Which brings us to that staple of Bay Area life, the potluck. And especially, the potluck with the vegan/vegetarians, half of whom have recently gone gluten-free. I’ve already given out my potato-salad tips, which could be adapted to use a vegan egg-free mayonnaise like Nayonaise, or the tofu version in Mollie Katzen’s Still Life with Menu.
The tininess and cool purplish color of cooked adzuki beans work well with the colors and general small scale of everything in this salad, but you could, if pressed, use another small bean from your Mason-jar arsenal. If at all possible, soak and cook the beans yourself; canned beans are really too mushy to make a decent showing in any salad.
But who am I kidding? You’re already looking at those half-dozen cans of organic black beans in your pantry and thinking, “Burn through gas and raise my blood pressure angling for a parking spot at Berkeley Bowl just to get a half cup of some weird bitty bean? Not a chance!” Okay, sister, I hear you. But at least drain and rinse those beans really, really well to get all the slimy can-muck off. (And by the way, if you’ve ever had a moon cake stuffed with red-bean paste, you’ve had adzuki beans; in Asia, where this bean originated, its nutty-sweet flavor is highly prized for use in desserts and other sweets.)

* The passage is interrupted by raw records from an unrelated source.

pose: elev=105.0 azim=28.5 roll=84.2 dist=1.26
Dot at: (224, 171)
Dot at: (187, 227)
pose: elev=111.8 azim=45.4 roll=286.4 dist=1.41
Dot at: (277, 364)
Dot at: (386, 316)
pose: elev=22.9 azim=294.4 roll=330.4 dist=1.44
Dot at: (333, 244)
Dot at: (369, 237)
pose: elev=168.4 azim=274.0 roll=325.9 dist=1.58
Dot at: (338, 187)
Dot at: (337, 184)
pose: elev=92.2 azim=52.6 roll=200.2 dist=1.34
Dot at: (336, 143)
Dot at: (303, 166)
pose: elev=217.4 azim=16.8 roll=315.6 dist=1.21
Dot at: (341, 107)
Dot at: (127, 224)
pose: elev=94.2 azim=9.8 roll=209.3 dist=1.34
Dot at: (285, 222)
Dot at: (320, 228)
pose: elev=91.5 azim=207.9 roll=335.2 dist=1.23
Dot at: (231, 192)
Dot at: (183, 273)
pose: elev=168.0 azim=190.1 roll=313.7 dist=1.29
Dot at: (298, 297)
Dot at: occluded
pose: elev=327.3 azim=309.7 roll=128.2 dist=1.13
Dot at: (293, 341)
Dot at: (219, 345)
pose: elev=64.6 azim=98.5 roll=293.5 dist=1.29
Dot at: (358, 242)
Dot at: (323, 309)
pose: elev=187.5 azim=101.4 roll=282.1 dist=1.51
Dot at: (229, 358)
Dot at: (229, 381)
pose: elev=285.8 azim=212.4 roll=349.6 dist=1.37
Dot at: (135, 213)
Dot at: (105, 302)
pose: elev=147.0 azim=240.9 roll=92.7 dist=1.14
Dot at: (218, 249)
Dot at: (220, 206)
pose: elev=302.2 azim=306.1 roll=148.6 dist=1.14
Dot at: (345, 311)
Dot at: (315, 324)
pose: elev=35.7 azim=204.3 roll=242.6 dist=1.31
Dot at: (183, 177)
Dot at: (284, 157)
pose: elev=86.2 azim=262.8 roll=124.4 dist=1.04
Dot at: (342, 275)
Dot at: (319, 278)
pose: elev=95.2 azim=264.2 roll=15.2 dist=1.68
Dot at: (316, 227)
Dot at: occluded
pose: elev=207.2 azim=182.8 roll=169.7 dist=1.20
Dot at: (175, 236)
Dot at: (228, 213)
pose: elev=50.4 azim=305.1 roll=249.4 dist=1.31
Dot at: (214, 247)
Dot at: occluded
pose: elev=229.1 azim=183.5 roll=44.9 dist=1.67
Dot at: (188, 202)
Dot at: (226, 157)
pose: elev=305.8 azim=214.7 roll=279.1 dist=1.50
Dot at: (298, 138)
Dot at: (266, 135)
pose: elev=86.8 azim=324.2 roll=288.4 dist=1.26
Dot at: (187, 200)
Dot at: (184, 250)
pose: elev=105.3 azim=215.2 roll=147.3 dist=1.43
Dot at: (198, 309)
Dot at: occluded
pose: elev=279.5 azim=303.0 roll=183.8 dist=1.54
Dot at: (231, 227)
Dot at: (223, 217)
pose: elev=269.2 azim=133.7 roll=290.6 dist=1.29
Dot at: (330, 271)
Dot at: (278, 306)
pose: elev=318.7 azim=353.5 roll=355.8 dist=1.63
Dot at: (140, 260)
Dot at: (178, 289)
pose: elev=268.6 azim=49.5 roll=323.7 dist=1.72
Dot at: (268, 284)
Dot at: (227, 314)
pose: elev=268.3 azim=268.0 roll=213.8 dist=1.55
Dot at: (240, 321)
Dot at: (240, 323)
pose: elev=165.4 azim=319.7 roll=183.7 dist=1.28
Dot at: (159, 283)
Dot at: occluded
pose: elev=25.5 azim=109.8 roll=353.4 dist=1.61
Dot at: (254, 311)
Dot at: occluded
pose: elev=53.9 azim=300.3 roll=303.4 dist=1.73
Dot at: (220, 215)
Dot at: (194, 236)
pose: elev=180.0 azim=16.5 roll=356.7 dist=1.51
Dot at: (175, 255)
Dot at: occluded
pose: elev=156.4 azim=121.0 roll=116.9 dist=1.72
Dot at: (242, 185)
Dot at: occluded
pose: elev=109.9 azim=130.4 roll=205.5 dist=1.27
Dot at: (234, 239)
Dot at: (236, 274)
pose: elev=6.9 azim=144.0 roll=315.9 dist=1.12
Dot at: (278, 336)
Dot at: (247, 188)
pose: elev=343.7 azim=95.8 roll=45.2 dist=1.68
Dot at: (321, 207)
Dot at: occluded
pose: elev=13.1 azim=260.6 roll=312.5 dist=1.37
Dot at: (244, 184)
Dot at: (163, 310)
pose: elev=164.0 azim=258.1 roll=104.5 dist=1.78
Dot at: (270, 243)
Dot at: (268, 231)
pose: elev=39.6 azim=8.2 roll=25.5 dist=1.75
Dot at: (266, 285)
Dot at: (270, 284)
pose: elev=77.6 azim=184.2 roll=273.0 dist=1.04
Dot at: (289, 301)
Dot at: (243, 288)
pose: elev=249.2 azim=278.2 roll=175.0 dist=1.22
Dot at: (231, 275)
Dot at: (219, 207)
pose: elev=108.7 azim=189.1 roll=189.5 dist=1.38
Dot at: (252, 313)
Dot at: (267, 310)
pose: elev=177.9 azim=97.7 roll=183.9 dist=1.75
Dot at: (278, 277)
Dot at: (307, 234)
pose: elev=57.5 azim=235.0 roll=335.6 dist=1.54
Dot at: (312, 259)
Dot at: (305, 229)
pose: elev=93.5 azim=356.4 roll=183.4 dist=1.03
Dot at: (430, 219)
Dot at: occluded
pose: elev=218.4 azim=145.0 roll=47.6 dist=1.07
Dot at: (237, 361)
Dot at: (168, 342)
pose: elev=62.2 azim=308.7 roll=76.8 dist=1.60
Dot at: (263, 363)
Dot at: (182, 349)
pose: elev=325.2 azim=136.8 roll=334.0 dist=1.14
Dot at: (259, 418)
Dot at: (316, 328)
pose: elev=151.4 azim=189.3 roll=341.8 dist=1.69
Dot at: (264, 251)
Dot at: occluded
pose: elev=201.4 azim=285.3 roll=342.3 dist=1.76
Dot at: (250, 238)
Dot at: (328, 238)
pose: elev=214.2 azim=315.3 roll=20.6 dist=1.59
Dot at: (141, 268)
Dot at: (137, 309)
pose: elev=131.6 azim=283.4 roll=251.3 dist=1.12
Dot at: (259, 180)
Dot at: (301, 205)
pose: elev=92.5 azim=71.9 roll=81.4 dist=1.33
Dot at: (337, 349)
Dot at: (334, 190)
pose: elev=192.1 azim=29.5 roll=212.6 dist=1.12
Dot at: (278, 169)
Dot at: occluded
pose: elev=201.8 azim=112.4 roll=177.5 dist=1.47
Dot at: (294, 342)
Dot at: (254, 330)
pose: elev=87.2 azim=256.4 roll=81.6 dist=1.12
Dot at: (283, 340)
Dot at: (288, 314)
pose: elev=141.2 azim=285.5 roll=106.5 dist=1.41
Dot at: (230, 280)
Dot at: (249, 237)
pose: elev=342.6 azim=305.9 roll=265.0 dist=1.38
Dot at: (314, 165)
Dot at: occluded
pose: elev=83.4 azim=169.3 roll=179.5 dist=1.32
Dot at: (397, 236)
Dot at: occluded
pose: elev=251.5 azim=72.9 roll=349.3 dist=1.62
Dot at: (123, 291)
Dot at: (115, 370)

This recipe is a mash-up of inspiration from two different recipes, Tangerine Quinoa Pilaf from The Sunset Cookbook and Curried Couscous Salad in The Barefoot Contessa Cookbook. A small amount of beans and quinoa turns into a satisfyingly generous (and protein-rich) amount of salad, and it can easily be made a day or two in advance. If your favorite farmers’ market vendor has carrots in groovy colors like purple and burgundy, by all means buy them instead of the usual orange ones. You’ll lose a lot of the color if you peel, so just wash well and dice.